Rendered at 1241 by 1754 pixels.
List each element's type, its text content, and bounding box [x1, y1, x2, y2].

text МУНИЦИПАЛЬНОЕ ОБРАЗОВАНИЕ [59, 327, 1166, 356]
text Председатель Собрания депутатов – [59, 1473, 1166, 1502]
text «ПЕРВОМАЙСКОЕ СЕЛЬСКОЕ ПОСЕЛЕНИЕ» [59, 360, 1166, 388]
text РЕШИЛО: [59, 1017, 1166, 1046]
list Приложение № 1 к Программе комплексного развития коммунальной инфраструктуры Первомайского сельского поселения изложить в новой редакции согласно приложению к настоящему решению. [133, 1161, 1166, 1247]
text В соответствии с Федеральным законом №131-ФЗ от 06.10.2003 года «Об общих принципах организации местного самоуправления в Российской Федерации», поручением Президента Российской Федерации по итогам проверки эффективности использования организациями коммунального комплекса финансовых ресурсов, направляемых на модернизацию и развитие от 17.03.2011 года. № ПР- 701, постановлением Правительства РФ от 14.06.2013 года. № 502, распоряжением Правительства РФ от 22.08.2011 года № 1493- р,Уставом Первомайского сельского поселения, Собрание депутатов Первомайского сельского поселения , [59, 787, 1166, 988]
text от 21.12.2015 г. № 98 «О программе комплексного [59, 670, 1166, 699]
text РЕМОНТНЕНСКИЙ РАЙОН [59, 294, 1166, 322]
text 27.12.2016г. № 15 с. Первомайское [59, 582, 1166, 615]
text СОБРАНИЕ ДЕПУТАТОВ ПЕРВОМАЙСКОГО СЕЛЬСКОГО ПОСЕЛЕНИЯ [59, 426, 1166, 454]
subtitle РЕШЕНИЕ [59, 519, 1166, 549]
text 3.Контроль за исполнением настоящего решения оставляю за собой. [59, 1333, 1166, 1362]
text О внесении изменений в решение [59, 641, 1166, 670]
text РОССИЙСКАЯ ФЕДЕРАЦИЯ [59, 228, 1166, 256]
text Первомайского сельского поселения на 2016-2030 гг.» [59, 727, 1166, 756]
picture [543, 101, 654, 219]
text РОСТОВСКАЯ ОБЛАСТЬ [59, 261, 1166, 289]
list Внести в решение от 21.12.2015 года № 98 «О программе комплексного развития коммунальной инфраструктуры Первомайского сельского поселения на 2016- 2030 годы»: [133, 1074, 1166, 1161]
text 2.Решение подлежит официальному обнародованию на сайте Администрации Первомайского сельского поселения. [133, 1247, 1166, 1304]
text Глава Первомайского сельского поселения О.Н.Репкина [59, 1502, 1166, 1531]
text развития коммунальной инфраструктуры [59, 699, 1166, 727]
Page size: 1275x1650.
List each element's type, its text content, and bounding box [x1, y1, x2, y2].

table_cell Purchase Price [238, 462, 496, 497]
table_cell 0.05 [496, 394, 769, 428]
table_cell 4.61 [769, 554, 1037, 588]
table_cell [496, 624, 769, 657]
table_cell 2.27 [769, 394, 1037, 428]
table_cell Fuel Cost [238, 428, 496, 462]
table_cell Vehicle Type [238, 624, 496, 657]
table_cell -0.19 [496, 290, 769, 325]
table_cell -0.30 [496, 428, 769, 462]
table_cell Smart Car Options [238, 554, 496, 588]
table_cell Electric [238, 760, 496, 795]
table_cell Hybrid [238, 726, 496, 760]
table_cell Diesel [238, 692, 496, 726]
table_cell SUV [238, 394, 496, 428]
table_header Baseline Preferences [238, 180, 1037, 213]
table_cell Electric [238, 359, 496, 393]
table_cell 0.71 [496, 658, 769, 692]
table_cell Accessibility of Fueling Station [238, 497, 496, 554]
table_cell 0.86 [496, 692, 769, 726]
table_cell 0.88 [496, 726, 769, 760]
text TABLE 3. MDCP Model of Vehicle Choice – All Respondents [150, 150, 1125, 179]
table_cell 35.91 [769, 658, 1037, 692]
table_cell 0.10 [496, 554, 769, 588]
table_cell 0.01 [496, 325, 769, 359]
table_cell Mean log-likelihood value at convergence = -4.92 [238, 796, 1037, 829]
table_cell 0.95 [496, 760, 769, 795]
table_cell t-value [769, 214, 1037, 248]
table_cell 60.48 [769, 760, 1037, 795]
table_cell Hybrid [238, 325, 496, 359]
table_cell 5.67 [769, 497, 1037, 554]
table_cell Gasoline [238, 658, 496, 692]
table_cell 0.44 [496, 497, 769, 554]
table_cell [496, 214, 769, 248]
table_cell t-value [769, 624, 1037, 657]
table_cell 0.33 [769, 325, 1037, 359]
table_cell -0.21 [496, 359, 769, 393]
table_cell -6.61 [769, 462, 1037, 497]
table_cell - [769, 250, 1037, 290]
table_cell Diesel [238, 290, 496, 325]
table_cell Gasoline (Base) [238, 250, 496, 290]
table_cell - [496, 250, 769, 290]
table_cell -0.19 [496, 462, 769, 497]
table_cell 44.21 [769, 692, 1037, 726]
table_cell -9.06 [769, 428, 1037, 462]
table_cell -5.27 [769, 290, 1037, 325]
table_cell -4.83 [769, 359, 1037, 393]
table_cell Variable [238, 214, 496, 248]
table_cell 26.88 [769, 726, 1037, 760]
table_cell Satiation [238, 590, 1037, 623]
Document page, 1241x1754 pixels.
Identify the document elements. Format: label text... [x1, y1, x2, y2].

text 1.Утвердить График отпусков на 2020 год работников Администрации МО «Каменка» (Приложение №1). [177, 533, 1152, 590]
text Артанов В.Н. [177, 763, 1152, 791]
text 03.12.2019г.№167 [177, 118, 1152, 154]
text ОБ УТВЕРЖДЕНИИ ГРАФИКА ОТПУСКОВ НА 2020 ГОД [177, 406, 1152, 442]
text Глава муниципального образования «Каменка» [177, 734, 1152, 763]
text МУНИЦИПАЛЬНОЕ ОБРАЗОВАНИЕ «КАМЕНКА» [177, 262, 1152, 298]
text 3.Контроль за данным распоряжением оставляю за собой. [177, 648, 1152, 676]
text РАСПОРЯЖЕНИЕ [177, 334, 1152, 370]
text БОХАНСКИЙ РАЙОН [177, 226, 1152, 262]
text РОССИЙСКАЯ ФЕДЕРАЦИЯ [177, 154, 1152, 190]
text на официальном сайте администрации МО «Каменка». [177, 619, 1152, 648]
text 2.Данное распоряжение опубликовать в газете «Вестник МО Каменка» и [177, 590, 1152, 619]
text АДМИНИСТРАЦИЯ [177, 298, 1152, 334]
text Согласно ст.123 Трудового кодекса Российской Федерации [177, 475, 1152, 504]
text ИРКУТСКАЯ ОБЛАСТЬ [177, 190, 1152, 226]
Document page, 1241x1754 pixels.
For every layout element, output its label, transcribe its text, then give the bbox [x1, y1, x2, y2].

****************

• _Exercise instructions_
Give the number of lines above in which the word "оставляю" occurs, with nothing else.

• _Completed task_
2